Ces règles sont donc d’application jusqu’au 1er avril 2 013. Le cabinet de Jean-Marc Nollet, ministre wallon du Développement durable, évalue actuellement la façon de faire évoluer le système. La Cwape, le régulateur wallon de l’énergie, a publié un avis adapté sur cette question la semaine dernière. Son premier rapport, rendu public au mois de mai, a été adapté après plusieurs rencontres avec des acteurs du secteur. Le régulateur wallon propose la suppression pure et simple du mécanisme des certificats verts pour les installations d’une puissance inférieure à 10 KWh. A la place, la Cwape propose d’instaurer un système permettant un retour sur investissement en sept ans. Selon l’année et la puissance de l’installation photovoltaïque, le prix de l’investissement est déterminé. On retranche, de cette somme, l’économie en électricité générée grâce à la production des panneaux. "Si l’économie en électricité est inférieure au prix de l’installation divisé par sept, nous proposons que la Région wallonne octroie la différence directement en euros et non pas en certificats verts", explique Francis Ghigny, président de la Cwape.

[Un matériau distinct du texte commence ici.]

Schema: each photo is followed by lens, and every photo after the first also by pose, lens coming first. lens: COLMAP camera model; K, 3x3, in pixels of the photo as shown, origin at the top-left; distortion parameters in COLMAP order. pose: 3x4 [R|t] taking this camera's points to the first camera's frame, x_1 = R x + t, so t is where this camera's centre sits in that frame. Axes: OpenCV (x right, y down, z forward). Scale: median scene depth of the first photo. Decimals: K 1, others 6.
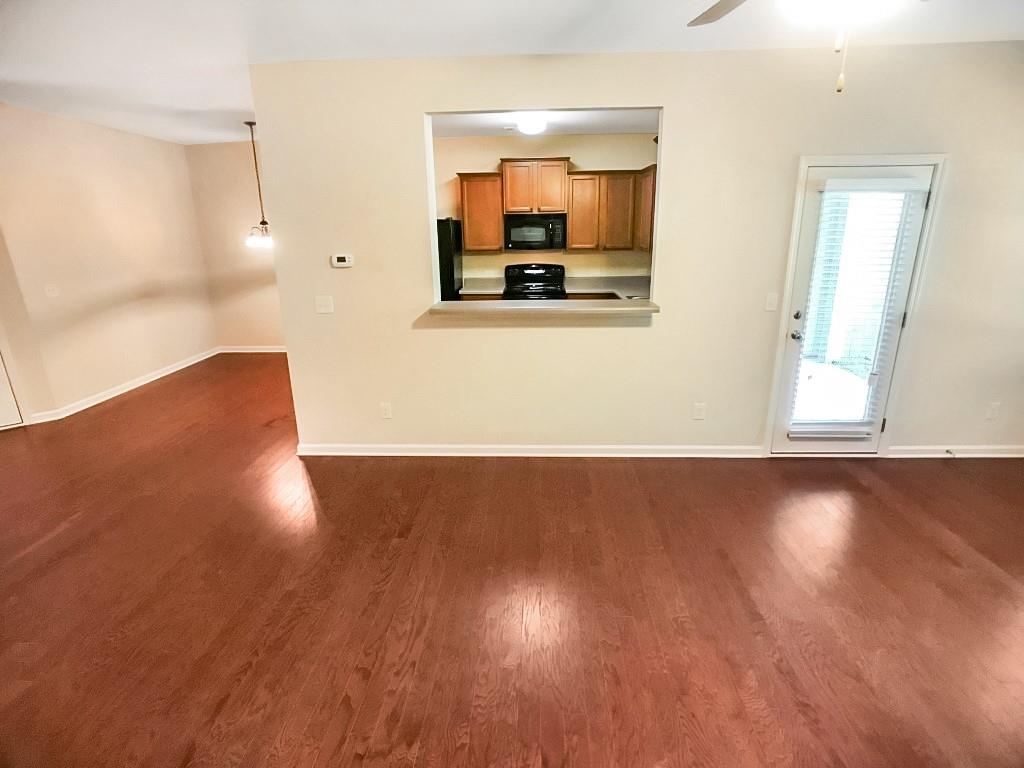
lens RADIAL K [[526.0, 0, 512.0], [0, 526.0, 384.0], [0, 0, 1]] dist [-0.002293, 0.000230]
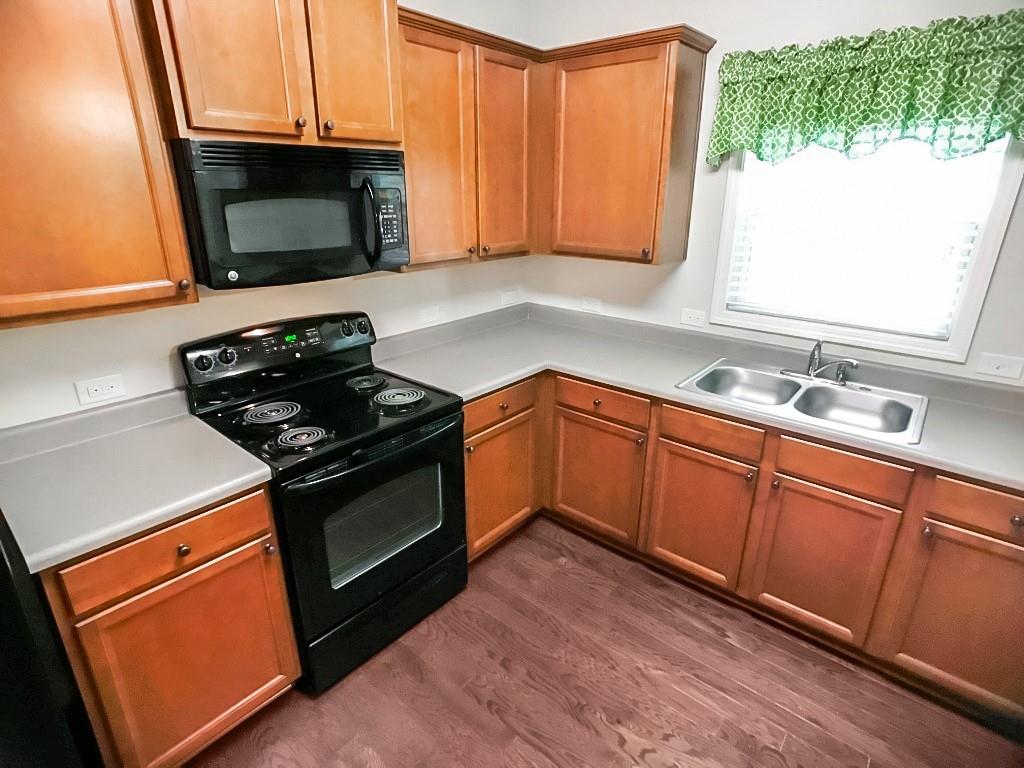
lens RADIAL K [[526.0, 0, 512.0], [0, 526.0, 384.0], [0, 0, 1]] dist [-0.002293, 0.000230]
pose [[0.624052, -0.253323, 0.739180, -0.115565], [0.208317, 0.965689, 0.155077, -0.224622], [-0.753102, 0.057208, 0.655411, 0.746564]]
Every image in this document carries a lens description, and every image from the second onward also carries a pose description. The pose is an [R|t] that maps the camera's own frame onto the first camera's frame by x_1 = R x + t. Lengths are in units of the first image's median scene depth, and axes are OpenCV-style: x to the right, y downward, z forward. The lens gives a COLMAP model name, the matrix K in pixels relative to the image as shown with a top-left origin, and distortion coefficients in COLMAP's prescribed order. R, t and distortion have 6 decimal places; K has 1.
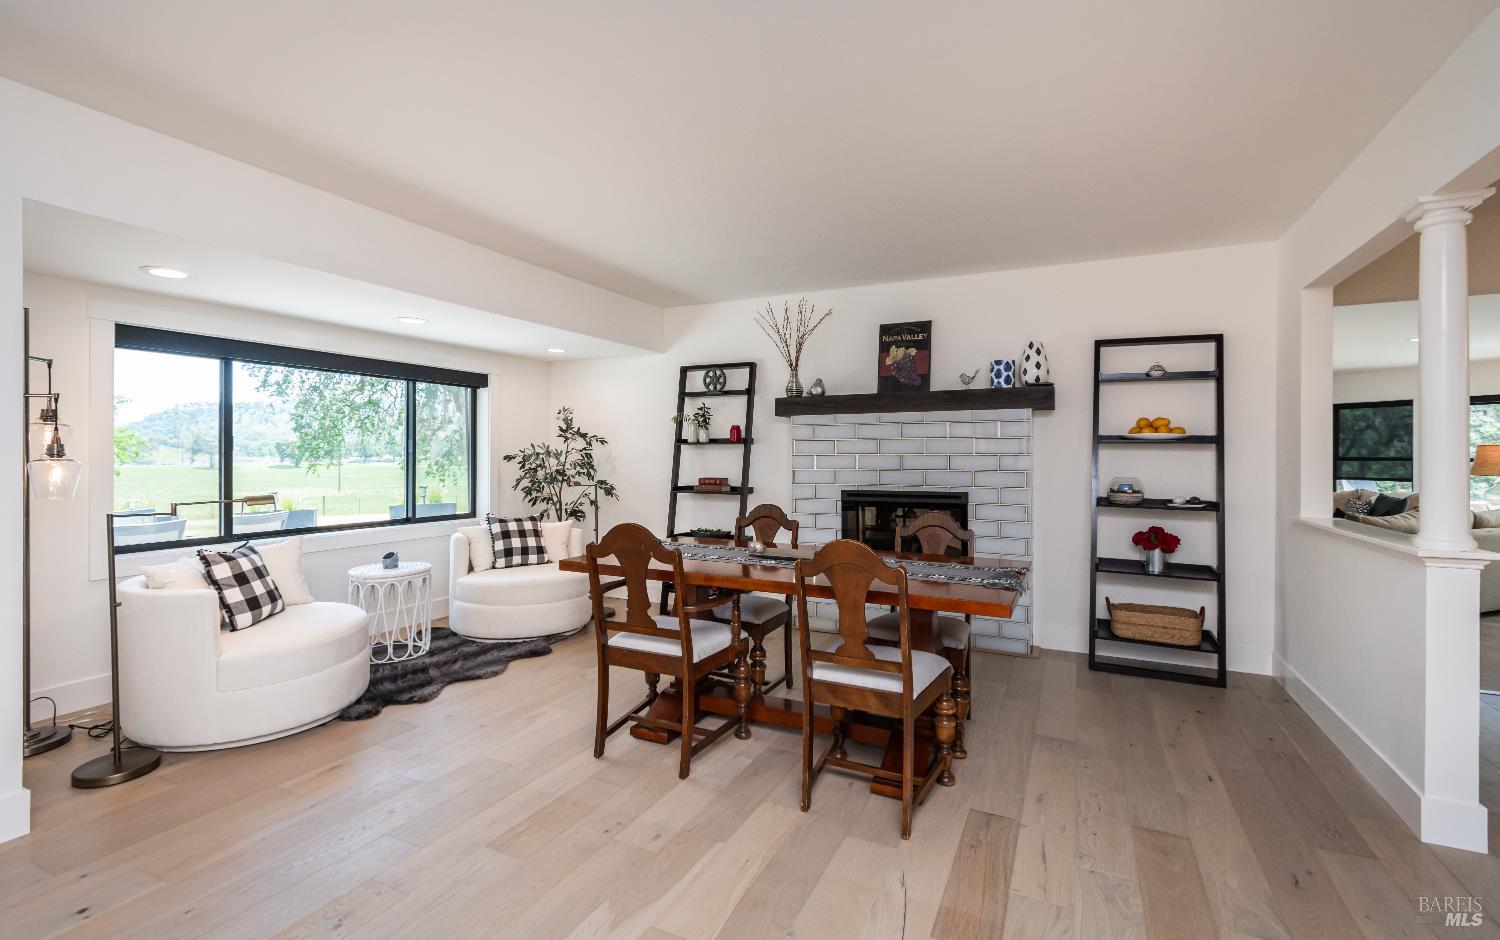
lens RADIAL K [[664.5, 0, 748.1], [0, 664.5, 456.1], [0, 0, 1]] dist [0.001434, 0.000056]
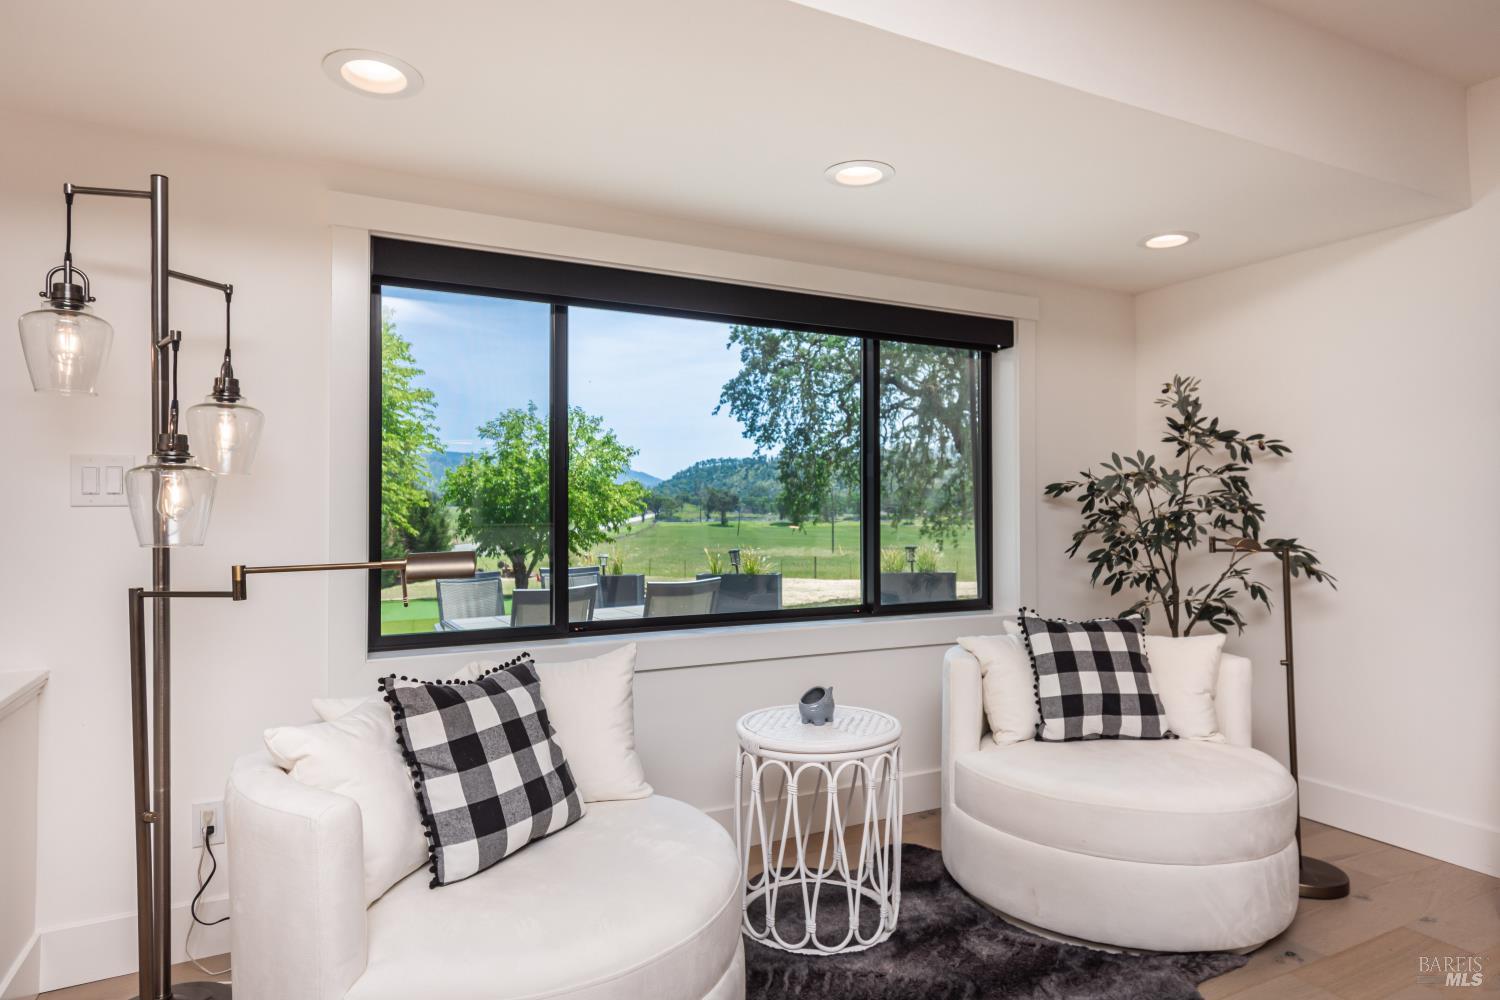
lens RADIAL K [[815.9, 0, 750.0], [0, 815.9, 500.0], [0, 0, 1]] dist [0.000791, 0.000056]
pose [[0.789208, -0.013553, -0.613976, -0.183756], [0.002825, 0.999826, -0.018439, 0.022095], [0.614119, 0.012818, 0.789109, 0.421797]]
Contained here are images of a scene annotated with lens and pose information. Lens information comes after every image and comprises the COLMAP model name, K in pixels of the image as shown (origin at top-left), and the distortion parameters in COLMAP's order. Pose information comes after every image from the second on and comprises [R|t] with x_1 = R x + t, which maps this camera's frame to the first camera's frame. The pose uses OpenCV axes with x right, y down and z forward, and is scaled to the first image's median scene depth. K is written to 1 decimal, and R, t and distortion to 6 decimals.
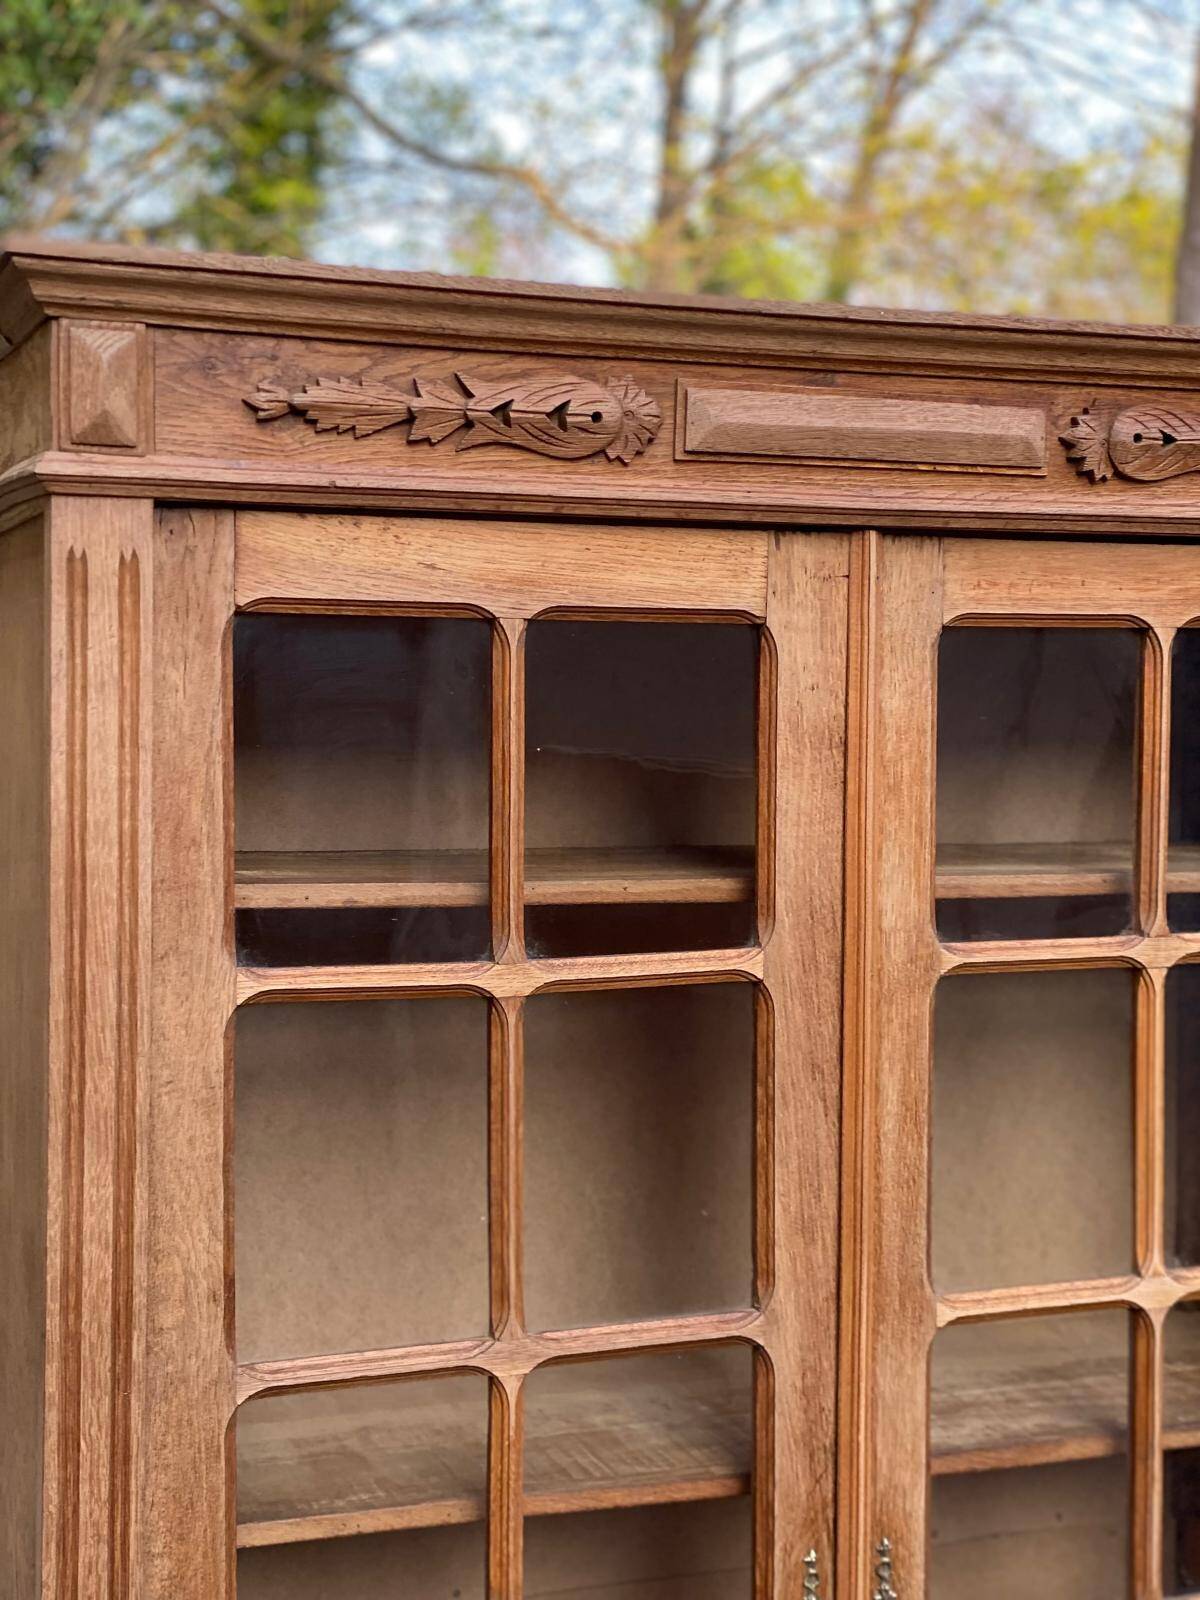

Après sept ans, lorsque l’installation est amortie, le régulateur propose de faire payer le propriétaire pour l’utilisation du réseau. Dans le système actuellement en vigueur, une intervention forfaitaire est due pour l’utilisation du réseau. "Selon notre proposition, un propriétaire qui consomme 1 500 kWh sur le réseau devra payer son utilisation comme une personne qui n’a pas de panneau photovoltaïque, déclare Francis Ghigny. On ne retranche pas sa production personnelle de la consommation sur le réseau."

Selon l’avis du régulateur fédéral, ce nouveau mécanisme moins généreux, couplé à la hausse du prix de l’électricité, permettrait à la Région wallonne de faire des économies. Le coût maximum évalué par la Cwape serait de 33,5 millions d’euros en 2019, contre un coût de 246 millions pour le système actuel en 2015.